- _WHAT THIS TASK INVOLVES_
Print all the data that follows exactly, images excluded.

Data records
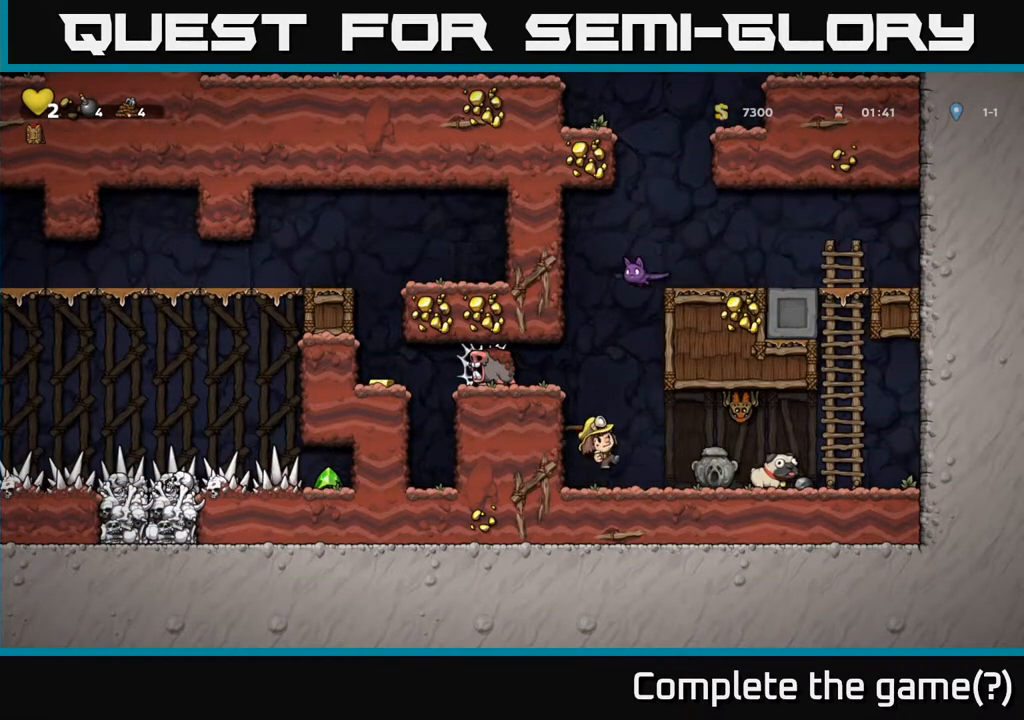
{"buttons": [], "left_stick": "center", "right_stick": "center", "events": [[50, "X", "up"], [133, "DPAD_RIGHT", "up"], [150, "A", "up"], [150, "DPAD_LEFT", "down"], [500, "DPAD_LEFT", "up"]]}
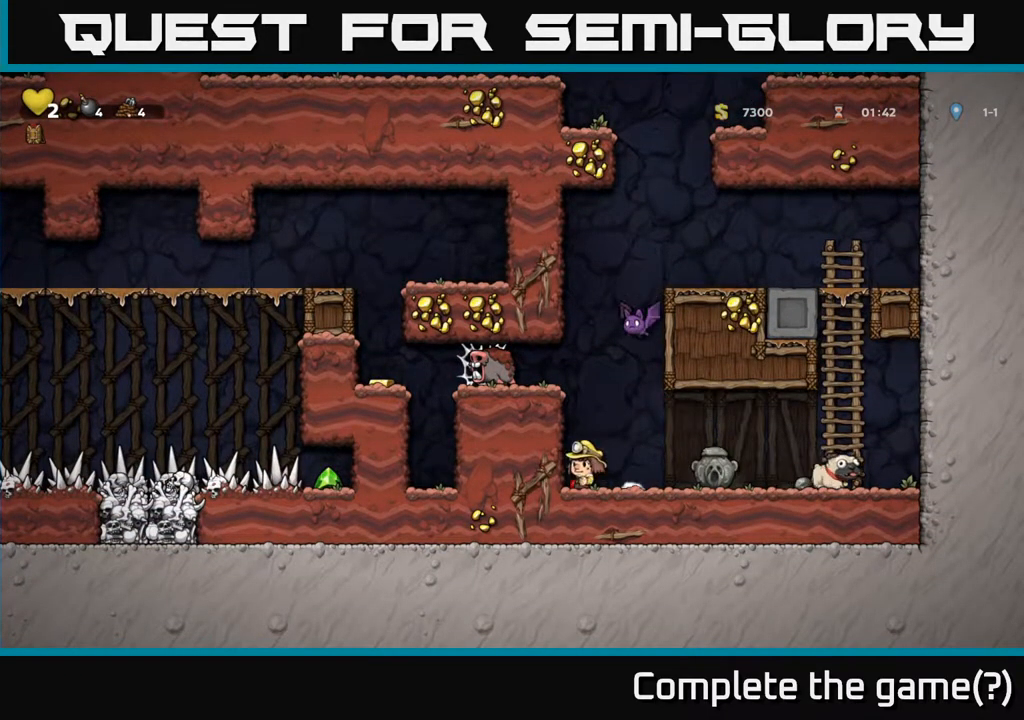
{"buttons": ["DPAD_RIGHT"], "left_stick": "center", "right_stick": "center", "events": [[167, "DPAD_RIGHT", "down"]]}
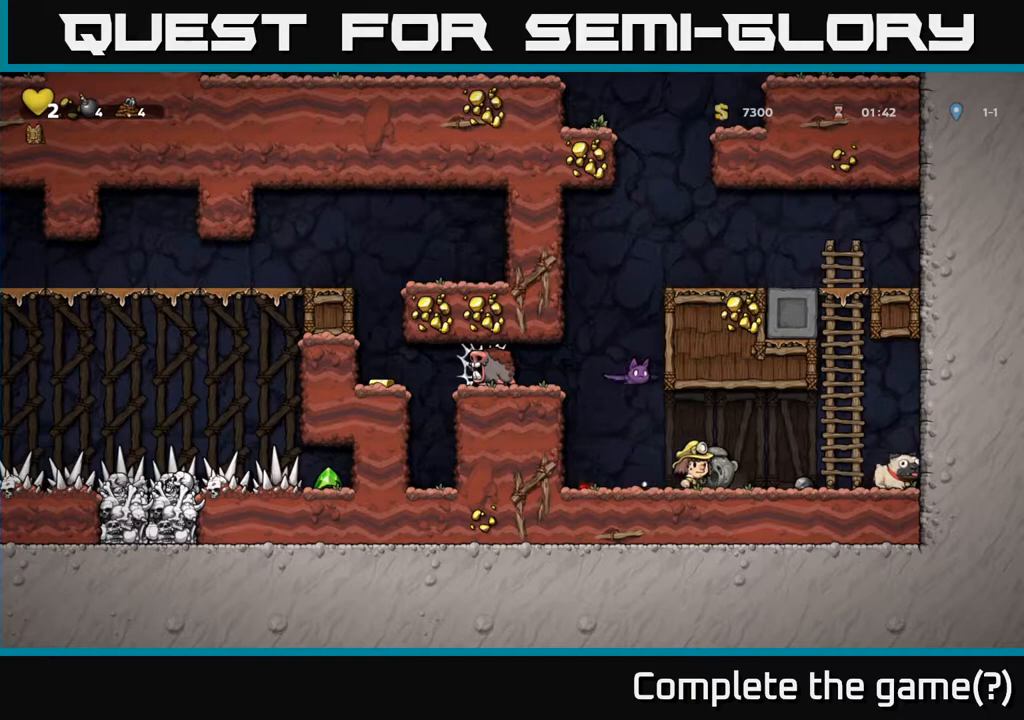
{"buttons": ["A"], "left_stick": "center", "right_stick": "center", "events": [[167, "DPAD_RIGHT", "up"], [483, "A", "down"]]}
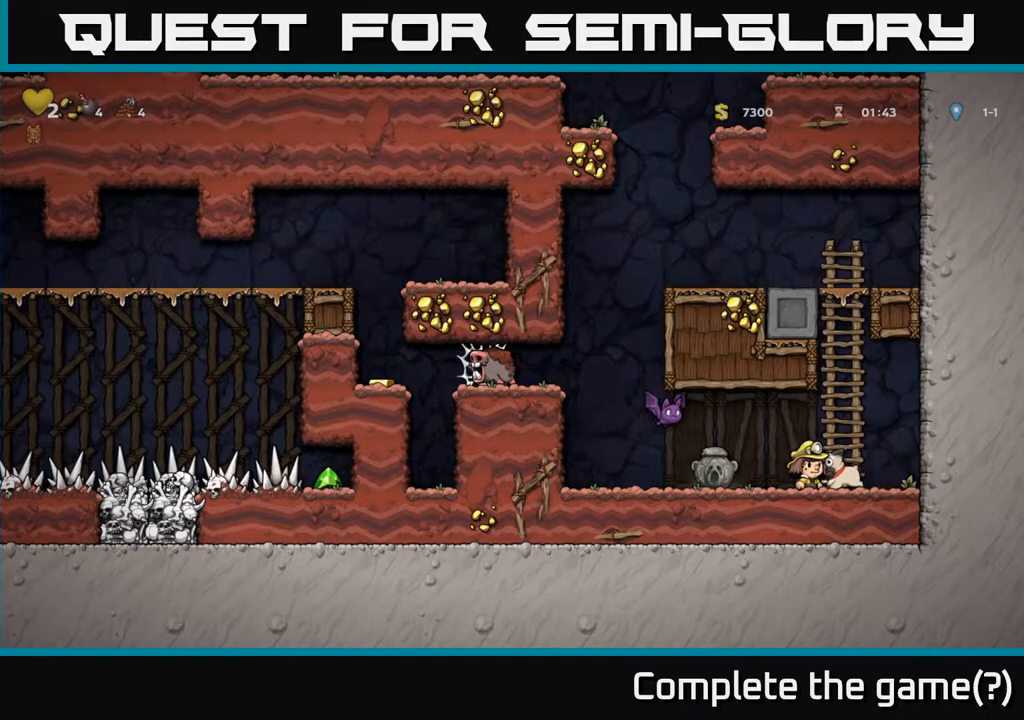
{"buttons": ["DPAD_LEFT"], "left_stick": "center", "right_stick": "center", "events": [[17, "DPAD_RIGHT", "down"], [100, "A", "up"], [300, "DPAD_RIGHT", "up"], [450, "DPAD_LEFT", "down"]]}
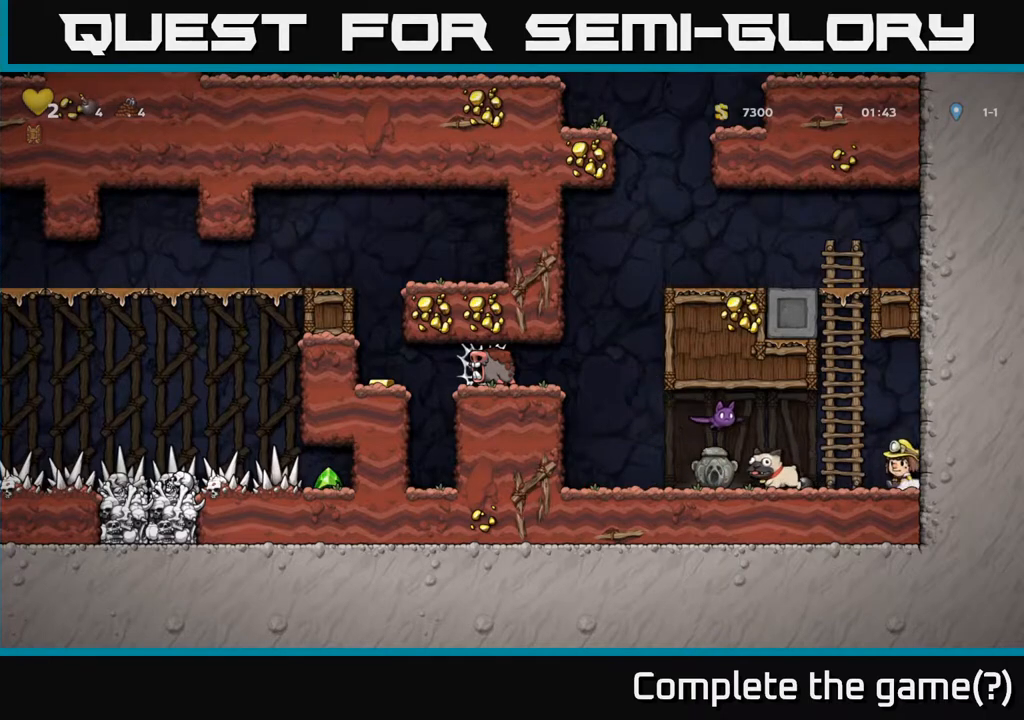
{"buttons": [], "left_stick": "center", "right_stick": "center", "events": [[50, "DPAD_LEFT", "up"], [300, "X", "down"], [350, "A", "down"], [350, "DPAD_LEFT", "down"], [383, "X", "up"], [400, "DPAD_LEFT", "up"], [417, "A", "up"]]}
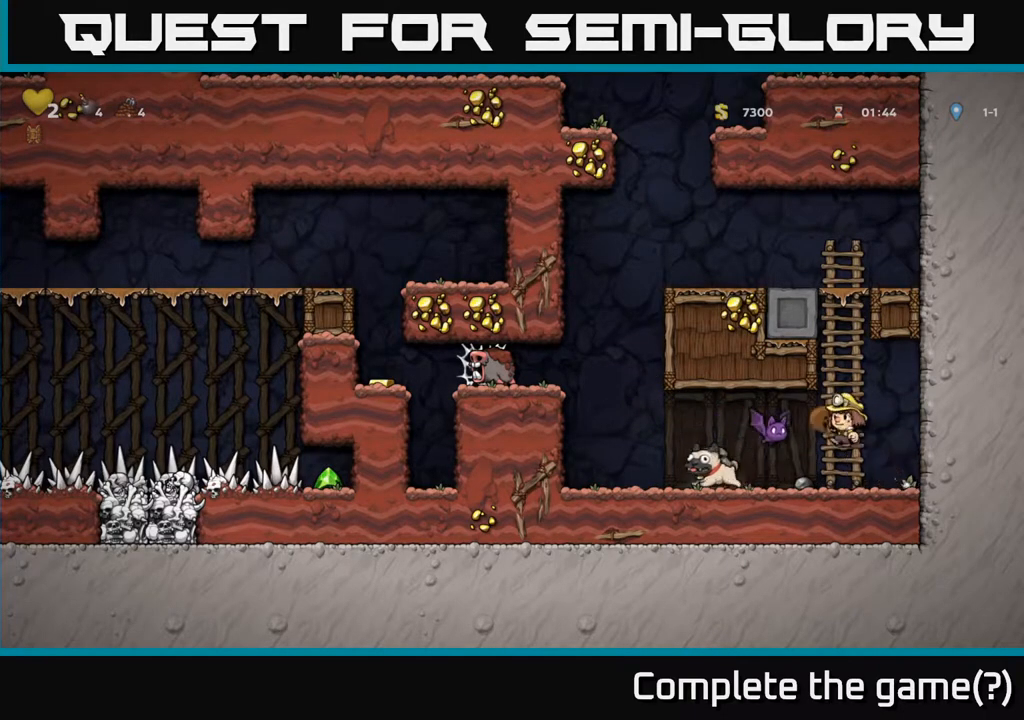
{"buttons": ["DPAD_LEFT"], "left_stick": "center", "right_stick": "center", "events": [[383, "DPAD_LEFT", "down"]]}
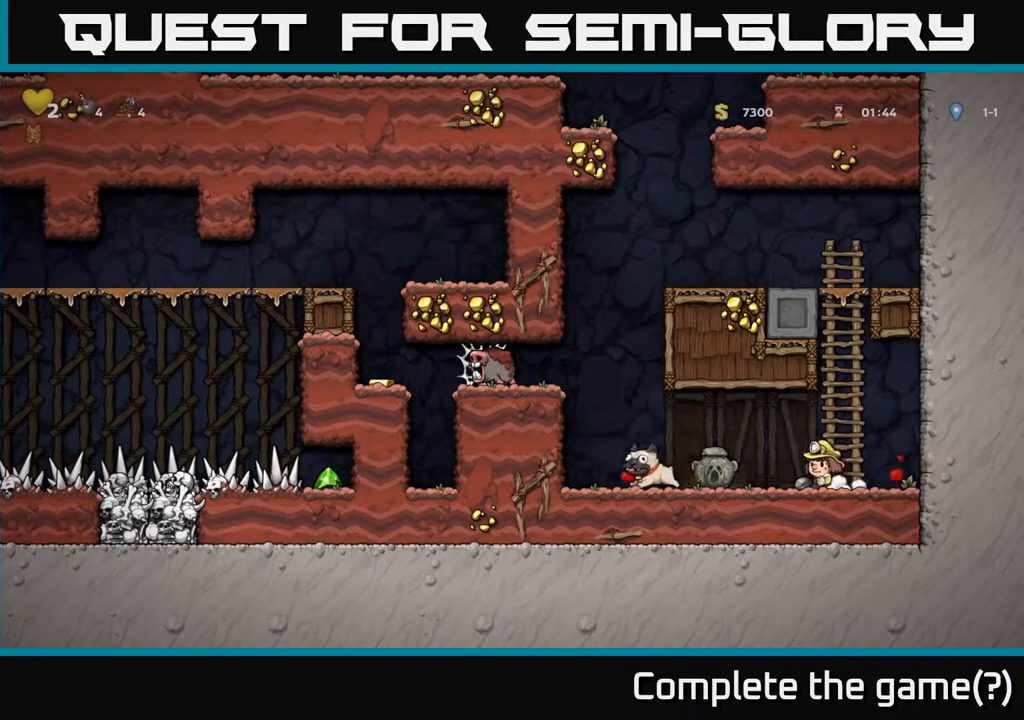
{"buttons": ["A", "DPAD_LEFT"], "left_stick": "center", "right_stick": "center", "events": [[167, "DPAD_LEFT", "up"], [350, "DPAD_LEFT", "down"], [433, "A", "down"]]}
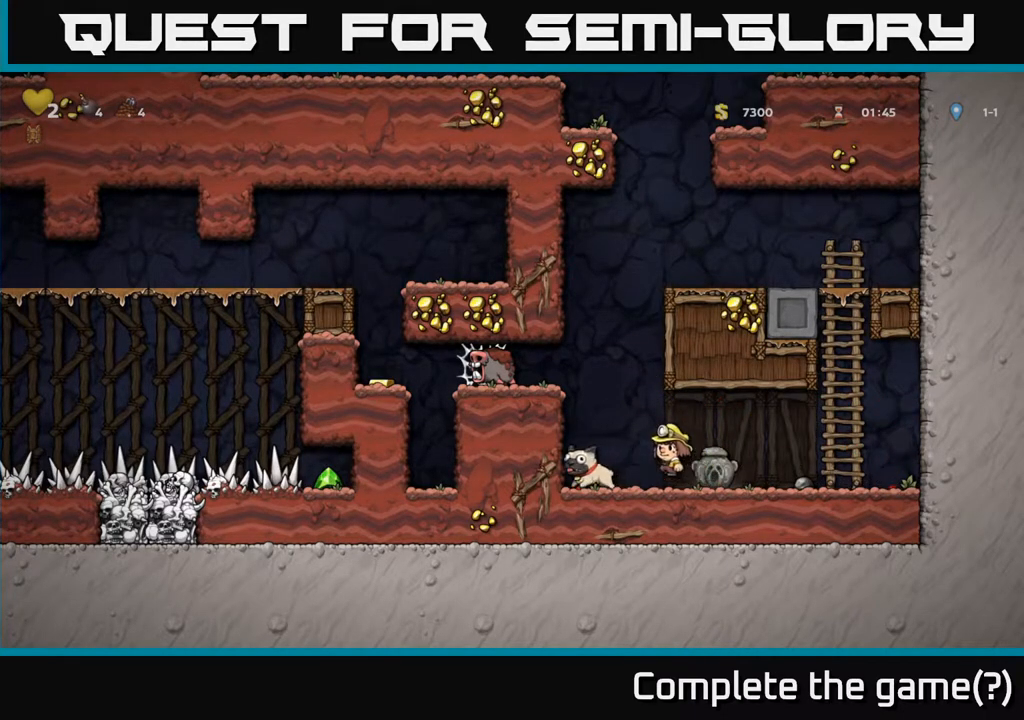
{"buttons": ["DPAD_LEFT"], "left_stick": "center", "right_stick": "center", "events": [[150, "A", "up"], [383, "A", "down"], [433, "X", "down"], [467, "A", "up"], [500, "X", "up"]]}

- _ANSWER TO THIS PROBLEM_
{"buttons": [], "left_stick": "center", "right_stick": "center", "events": [[50, "X", "up"], [133, "DPAD_RIGHT", "up"], [150, "A", "up"], [150, "DPAD_LEFT", "down"], [500, "DPAD_LEFT", "up"]]}
{"buttons": ["DPAD_RIGHT"], "left_stick": "center", "right_stick": "center", "events": [[167, "DPAD_RIGHT", "down"]]}
{"buttons": ["A"], "left_stick": "center", "right_stick": "center", "events": [[167, "DPAD_RIGHT", "up"], [483, "A", "down"]]}
{"buttons": ["DPAD_LEFT"], "left_stick": "center", "right_stick": "center", "events": [[17, "DPAD_RIGHT", "down"], [100, "A", "up"], [300, "DPAD_RIGHT", "up"], [450, "DPAD_LEFT", "down"]]}
{"buttons": [], "left_stick": "center", "right_stick": "center", "events": [[50, "DPAD_LEFT", "up"], [300, "X", "down"], [350, "A", "down"], [350, "DPAD_LEFT", "down"], [383, "X", "up"], [400, "DPAD_LEFT", "up"], [417, "A", "up"]]}
{"buttons": ["DPAD_LEFT"], "left_stick": "center", "right_stick": "center", "events": [[383, "DPAD_LEFT", "down"]]}
{"buttons": ["A", "DPAD_LEFT"], "left_stick": "center", "right_stick": "center", "events": [[167, "DPAD_LEFT", "up"], [350, "DPAD_LEFT", "down"], [433, "A", "down"]]}
{"buttons": ["DPAD_LEFT"], "left_stick": "center", "right_stick": "center", "events": [[150, "A", "up"], [383, "A", "down"], [433, "X", "down"], [467, "A", "up"], [500, "X", "up"]]}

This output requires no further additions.